§ **Task item A**
Rewrite the records starting at the first line and ending at the line containing "Copyright ©2026", replacing "logged in" with "signed in" and leaving everything else unchanged. Leave the pictures out of your answer.

§ **Reading text**
NOTES TO CONDENSED CONSOLIDATED FINANCIAL STATEMENTS
(In thousands, except share and per share data)
(Unaudited)
1. The Company
Eagle Test Systems, Inc. (the Company) designs, manufactures, sells, and services automated
test equipment (ATE) for the semiconductor industry. The Companys test systems test analog,
mixed-signal, and RF (Radio Frequency) semiconductor devices. Semiconductor designers and
manufacturers worldwide use semiconductor test systems to test devices at different stages during
the manufacturing process. These tested devices are incorporated into a wide range of products,
including digital cameras, MP3 players, cellular telephones, video/multimedia products, automotive
electronics, computer peripherals, and notebook and desktop computers. The Company is headquartered
in Buffalo Grove, Illinois, where the Company develops and manufactures its test systems. The
Company operates in one industry segment: the design, manufacture and marketing of automated test
equipment. The Company also maintains various offices worldwide for sales, service and research to
support its customer base directly. The operations of, and net investment in, foreign subsidiaries
are not material.
2. Summary of Significant Accounting Policies
Basis of Presentation
The accompanying unaudited condensed consolidated financial statements include the accounts of
the Company and its wholly owned foreign subsidiaries. All significant intercompany transactions
and balances have been eliminated in consolidation.
The accompanying unaudited condensed consolidated financial statements have been prepared by
the Company in accordance with accounting principles generally accepted in the United States for
interim financial information and the instructions to Form 10-Q and Rule 10-01 of Regulation S-X.
Accordingly, the accompanying condensed statements do not include all of the information and
footnotes required by accounting principles generally accepted in the United States for complete
financial statements. The accompanying unaudited condensed consolidated financial information
should be read in conjunction with the audited consolidated financial statements and notes thereto
for the year ended September 30, 2007, included in the Companys Annual Report on Form 10-K. The
results for interim periods are not necessarily indicative of the results to be expected for the
year.

§ **Available records**

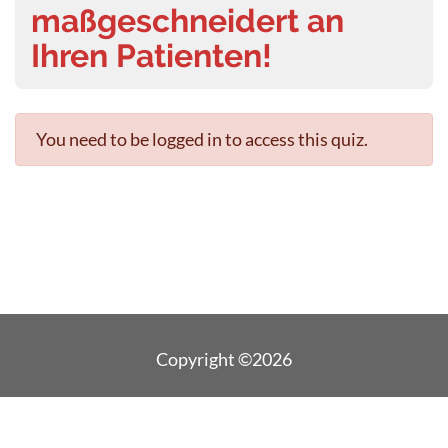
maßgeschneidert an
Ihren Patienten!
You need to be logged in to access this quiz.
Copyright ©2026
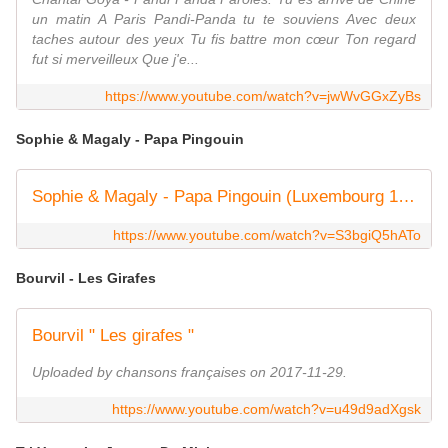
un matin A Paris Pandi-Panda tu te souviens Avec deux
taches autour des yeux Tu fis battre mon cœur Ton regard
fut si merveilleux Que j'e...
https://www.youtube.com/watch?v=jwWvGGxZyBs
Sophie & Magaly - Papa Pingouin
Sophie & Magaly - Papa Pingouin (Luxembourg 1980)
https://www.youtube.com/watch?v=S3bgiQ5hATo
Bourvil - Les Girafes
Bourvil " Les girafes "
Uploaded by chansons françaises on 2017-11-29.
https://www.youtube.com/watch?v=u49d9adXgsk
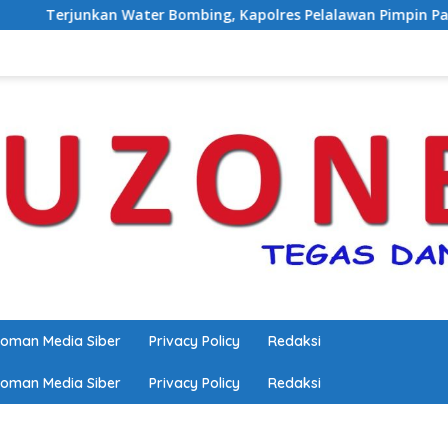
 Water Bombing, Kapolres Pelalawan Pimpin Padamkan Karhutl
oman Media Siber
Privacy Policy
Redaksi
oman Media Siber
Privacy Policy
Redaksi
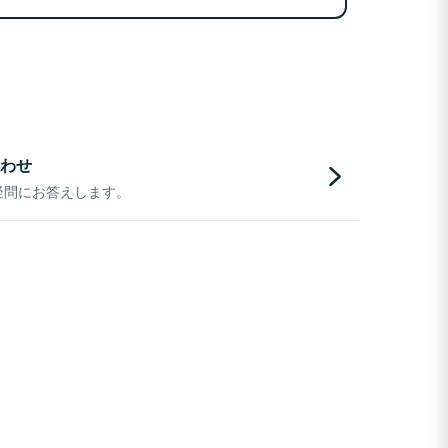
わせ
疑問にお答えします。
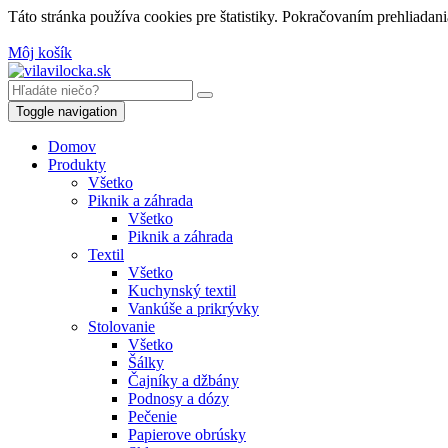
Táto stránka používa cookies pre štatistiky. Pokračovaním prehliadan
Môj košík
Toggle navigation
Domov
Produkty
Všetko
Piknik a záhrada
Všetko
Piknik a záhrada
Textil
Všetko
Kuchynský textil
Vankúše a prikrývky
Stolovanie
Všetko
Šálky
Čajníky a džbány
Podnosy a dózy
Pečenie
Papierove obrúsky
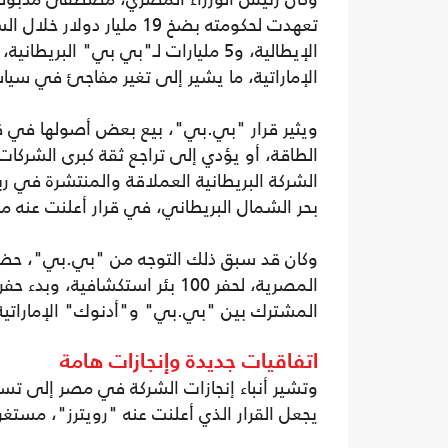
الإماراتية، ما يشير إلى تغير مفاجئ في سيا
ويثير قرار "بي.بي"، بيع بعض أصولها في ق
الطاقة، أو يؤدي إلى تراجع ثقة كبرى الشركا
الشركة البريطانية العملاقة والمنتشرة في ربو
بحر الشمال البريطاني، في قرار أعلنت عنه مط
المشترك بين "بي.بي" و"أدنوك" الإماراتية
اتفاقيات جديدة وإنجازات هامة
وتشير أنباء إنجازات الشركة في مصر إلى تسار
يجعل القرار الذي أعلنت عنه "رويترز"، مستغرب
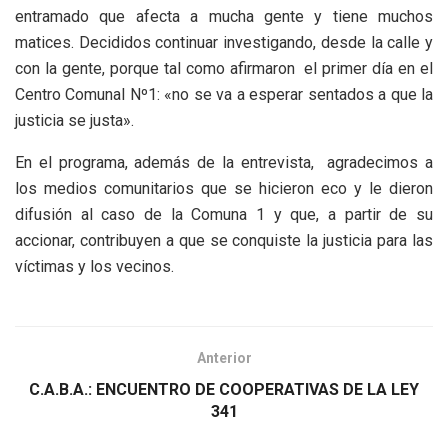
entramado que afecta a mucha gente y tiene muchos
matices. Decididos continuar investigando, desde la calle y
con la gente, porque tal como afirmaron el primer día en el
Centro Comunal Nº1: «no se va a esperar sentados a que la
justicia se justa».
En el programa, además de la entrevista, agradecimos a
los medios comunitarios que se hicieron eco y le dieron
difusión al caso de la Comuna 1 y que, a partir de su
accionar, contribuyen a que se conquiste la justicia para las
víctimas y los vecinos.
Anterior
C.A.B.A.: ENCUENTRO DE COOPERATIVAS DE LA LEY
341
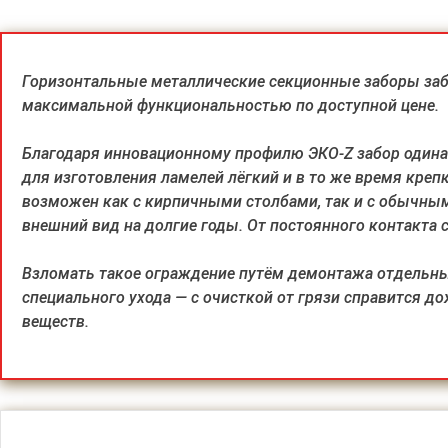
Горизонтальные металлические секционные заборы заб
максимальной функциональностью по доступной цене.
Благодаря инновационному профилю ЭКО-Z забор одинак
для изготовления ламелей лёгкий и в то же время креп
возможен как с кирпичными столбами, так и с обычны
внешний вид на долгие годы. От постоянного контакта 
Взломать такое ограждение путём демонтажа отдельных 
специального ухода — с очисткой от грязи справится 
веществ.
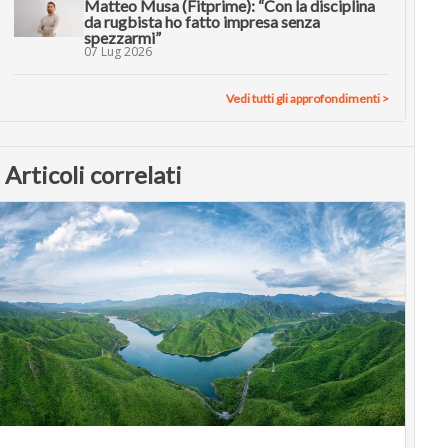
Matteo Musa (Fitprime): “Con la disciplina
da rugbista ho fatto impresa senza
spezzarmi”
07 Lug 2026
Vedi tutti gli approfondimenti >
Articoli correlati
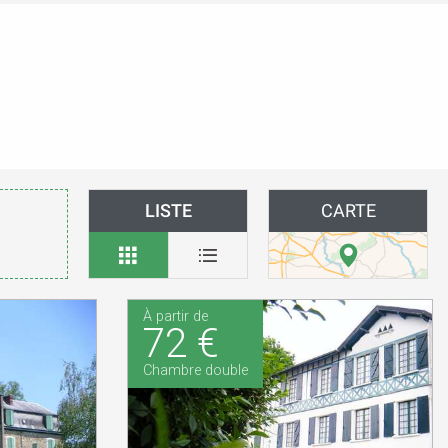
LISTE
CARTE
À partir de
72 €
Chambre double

§ **Task item B**
According to the financial statement notes, where is the company headquartered?

§ **Final answer A**
maßgeschneidert an
Ihren Patienten!
You need to be signed in to access this quiz.
Copyright ©2026

§ **Final answer B**
Buffalo Grove, Illinois.